Articles | Volume 18, issue 1
https://doi.org/10.5194/npg-18-41-2011
https://doi.org/10.5194/npg-18-41-2011
Research article
 | 
25 Jan 2011
Research article |  | 25 Jan 2011

Debye-scale solitary structures measured in a beam-plasma laboratory experiment

B. Lefebvre, L.-J. Chen, W. Gekelman, P. Kintner, J. Pickett, P. Pribyl, and S. Vincena

Abstract. Solitary electrostatic pulses have been observed in numerous places of the magnetosphere such as the vicinity of reconnection current sheets, shocks or auroral current systems, and are often thought to be generated by energetic electron beams. We present results of a series of experiments conducted at the UCLA large plasma device (LAPD) where a suprathermal electron beam was injected parallel to a static magnetic field. Micro-probes with tips smaller than a Debye length enabled the detection of solitary pulses with positive electric potential and half-widths 4–25 Debye lengths (λDe), over a set of experiments with various beam energies, plasma densities and magnetic field strengths.

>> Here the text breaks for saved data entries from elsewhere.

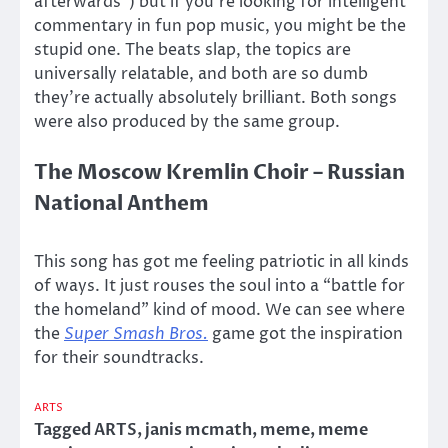
afterwards”) but if you’re looking for intelligent
commentary in fun pop music, you might be the
stupid one. The beats slap, the topics are
universally relatable, and both are so dumb
they’re actually absolutely brilliant. Both songs
were also produced by the same group.
The Moscow Kremlin Choir – Russian
National Anthem
This song has got me feeling patriotic in all kinds
of ways. It just rouses the soul into a “battle for
the homeland” kind of mood. We can see where
the
Super Smash Bros.
game got the inspiration
for their soundtracks.
ARTS
Tagged
ARTS
,
janis mcmath
,
meme
,
meme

The shape, scales and amplitudes of the structures are similar to those observed in space, and consistent with electron holes. The dependance of these properties on the experimental parameters is shown. The velocities of the solitary structures (1–3 background electron thermal velocities) are found to be much lower than the beam velocities, suggesting an excitation mechanism driven by parallel currents associated to the electron beam.